[Start of Attachment]

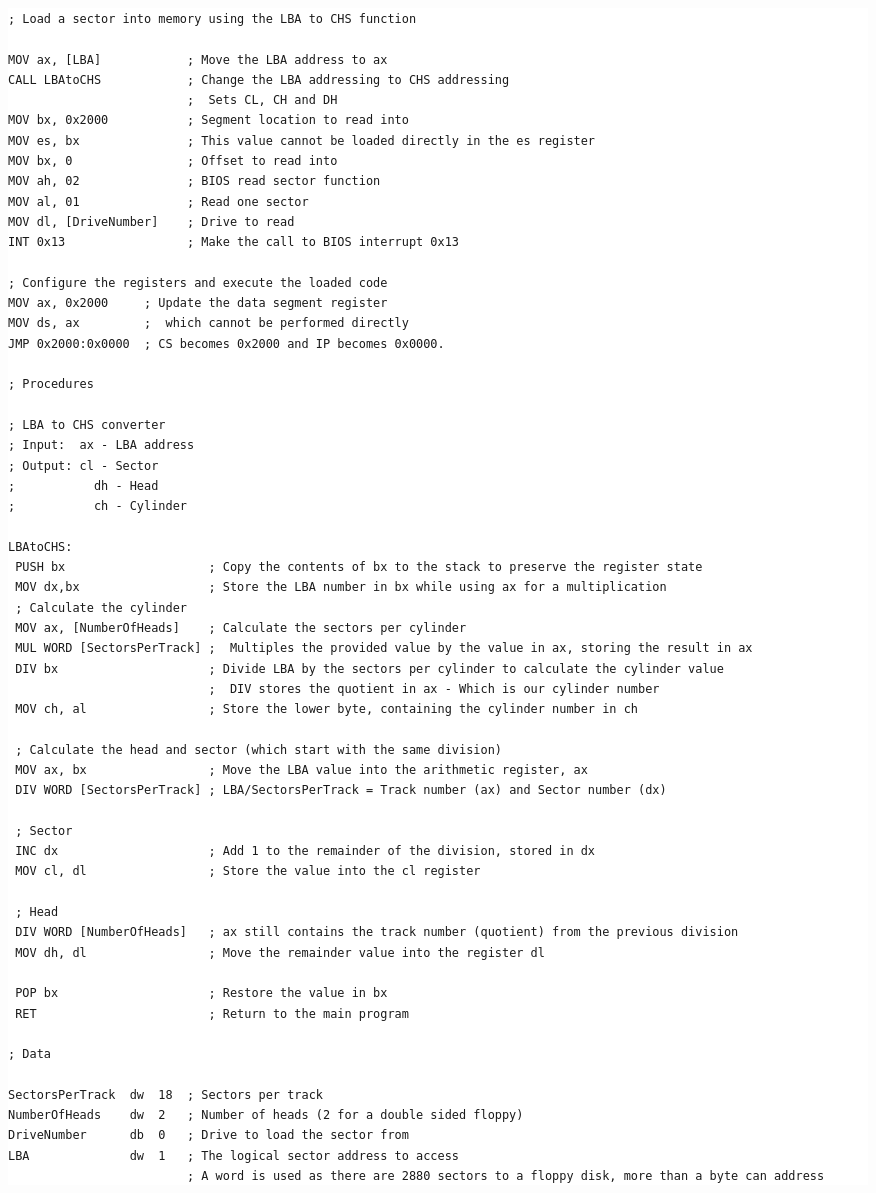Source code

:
 ```assembly
; Load a sector into memory using the LBA to CHS function  

MOV ax, [LBA]            ; Move the LBA address to ax  
CALL LBAtoCHS            ; Change the LBA addressing to CHS addressing  
                         ;  Sets CL, CH and DH  
MOV bx, 0x2000           ; Segment location to read into  
MOV es, bx               ; This value cannot be loaded directly in the es register  
MOV bx, 0                ; Offset to read into  
MOV ah, 02               ; BIOS read sector function  
MOV al, 01               ; Read one sector  
MOV dl,	[DriveNumber]    ; Drive to read  
INT 0x13                 ; Make the call to BIOS interrupt 0x13  

; Configure the registers and execute the loaded code  
MOV ax, 0x2000     ; Update the data segment register  
MOV ds, ax         ;  which cannot be performed directly  
JMP 0x2000:0x0000  ; CS becomes 0x2000 and IP becomes 0x0000.  

; Procedures  

; LBA to CHS converter  
; Input:  ax - LBA address  
; Output: cl - Sector  
;	        dh - Head  
;	        ch - Cylinder  

LBAtoCHS:  
 PUSH bx                    ; Copy the contents of bx to the stack to preserve the register state  
 MOV dx,bx                  ; Store the LBA number in bx while using ax for a multiplication  
 ; Calculate the cylinder  
 MOV ax, [NumberOfHeads]    ; Calculate the sectors per cylinder  
 MUL WORD [SectorsPerTrack] ;  Multiples the provided value by the value in ax, storing the result in ax  
 DIV bx                     ; Divide LBA by the sectors per cylinder to calculate the cylinder value  
                            ;  DIV stores the quotient in ax - Which is our cylinder number  
 MOV ch, al                 ; Store the lower byte, containing the cylinder number in ch  

 ; Calculate the head and sector (which start with the same division)  
 MOV ax, bx                 ; Move the LBA value into the arithmetic register, ax  
 DIV WORD [SectorsPerTrack] ; LBA/SectorsPerTrack = Track number (ax) and Sector number (dx)  

 ; Sector  
 INC dx                     ; Add 1 to the remainder of the division, stored in dx  
 MOV cl, dl                 ; Store the value into the cl register  

 ; Head  
 DIV WORD [NumberOfHeads]   ; ax still contains the track number (quotient) from the previous division  
 MOV dh, dl                 ; Move the remainder value into the register dl  

 POP bx                     ; Restore the value in bx  
 RET                        ; Return to the main program  

; Data  

SectorsPerTrack  dw  18  ; Sectors per track  
NumberOfHeads    dw  2   ; Number of heads (2 for a double sided floppy)  
DriveNumber      db  0   ; Drive to load the sector from    
LBA              dw  1   ; The logical sector address to access  
                         ; A word is used as there are 2880 sectors to a floppy disk, more than a byte can address  

```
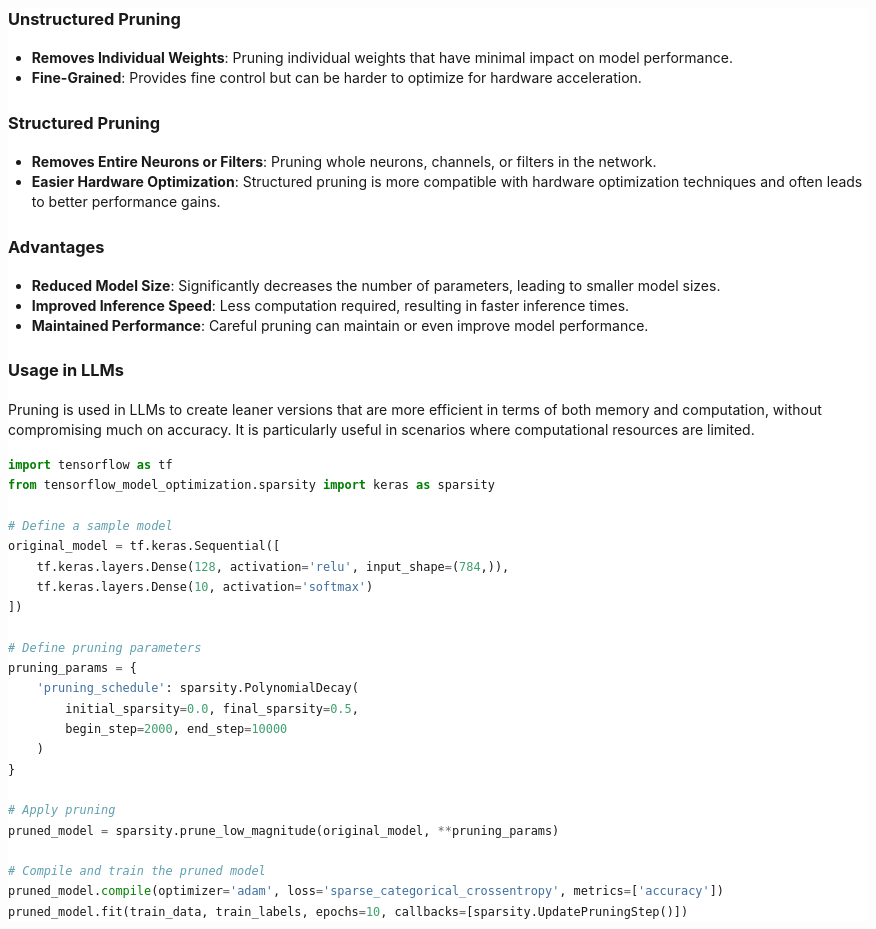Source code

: ### Unstructured Pruning

-   **Removes Individual Weights**: Pruning individual weights that have minimal impact on model performance.
-   **Fine-Grained**: Provides fine control but can be harder to optimize for hardware acceleration.

### Structured Pruning

-   **Removes Entire Neurons or Filters**: Pruning whole neurons, channels, or filters in the network.
-   **Easier Hardware Optimization**: Structured pruning is more compatible with hardware optimization techniques and often leads to better performance gains.

### Advantages

-   **Reduced Model Size**: Significantly decreases the number of parameters, leading to smaller model sizes.
-   **Improved Inference Speed**: Less computation required, resulting in faster inference times.
-   **Maintained Performance**: Careful pruning can maintain or even improve model performance.

### Usage in LLMs

Pruning is used in LLMs to create leaner versions that are more efficient in terms of both memory and computation, without compromising much on accuracy. It is particularly useful in scenarios where computational resources are limited.

```python
import tensorflow as tf
from tensorflow_model_optimization.sparsity import keras as sparsity

# Define a sample model
original_model = tf.keras.Sequential([
    tf.keras.layers.Dense(128, activation='relu', input_shape=(784,)),
    tf.keras.layers.Dense(10, activation='softmax')
])

# Define pruning parameters
pruning_params = {
    'pruning_schedule': sparsity.PolynomialDecay(
        initial_sparsity=0.0, final_sparsity=0.5,
        begin_step=2000, end_step=10000
    )
}

# Apply pruning
pruned_model = sparsity.prune_low_magnitude(original_model, **pruning_params)

# Compile and train the pruned model
pruned_model.compile(optimizer='adam', loss='sparse_categorical_crossentropy', metrics=['accuracy'])
pruned_model.fit(train_data, train_labels, epochs=10, callbacks=[sparsity.UpdatePruningStep()])
```
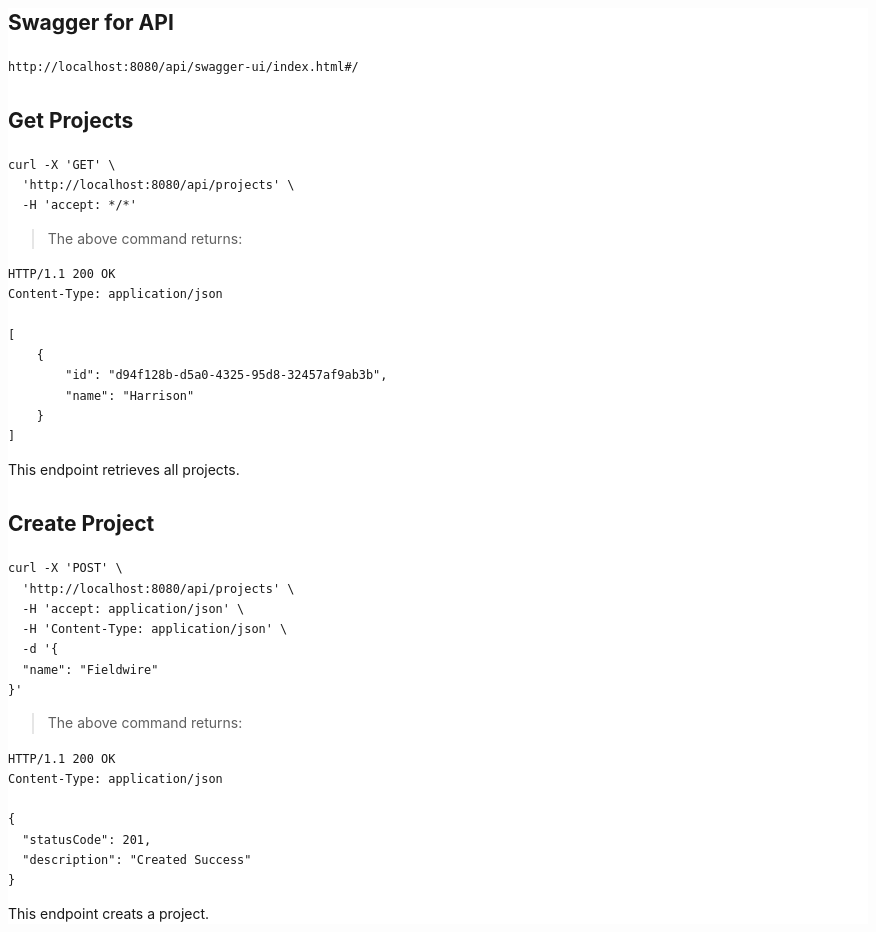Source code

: ## Swagger for API

```http
http://localhost:8080/api/swagger-ui/index.html#/
```

## Get Projects

```Curl
curl -X 'GET' \
  'http://localhost:8080/api/projects' \
  -H 'accept: */*'
```

> The above command returns:

```http
HTTP/1.1 200 OK
Content-Type: application/json

[
    {
        "id": "d94f128b-d5a0-4325-95d8-32457af9ab3b",
        "name": "Harrison"
    }
]
```

This endpoint retrieves all projects.

## Create Project

```Curl
curl -X 'POST' \
  'http://localhost:8080/api/projects' \
  -H 'accept: application/json' \
  -H 'Content-Type: application/json' \
  -d '{
  "name": "Fieldwire"
}'
```

> The above command returns:

```http
HTTP/1.1 200 OK
Content-Type: application/json

{
  "statusCode": 201,
  "description": "Created Success"
}
```

This endpoint creats a project.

[End of Attachment]

→ **Problem to work on**:
Copy every line in the records above that contains the word "division".

→ **Exercise response**:
 ; Calculate the head and sector (which start with the same division)  
 INC dx                     ; Add 1 to the remainder of the division, stored in dx  
 DIV WORD [NumberOfHeads]   ; ax still contains the track number (quotient) from the previous division  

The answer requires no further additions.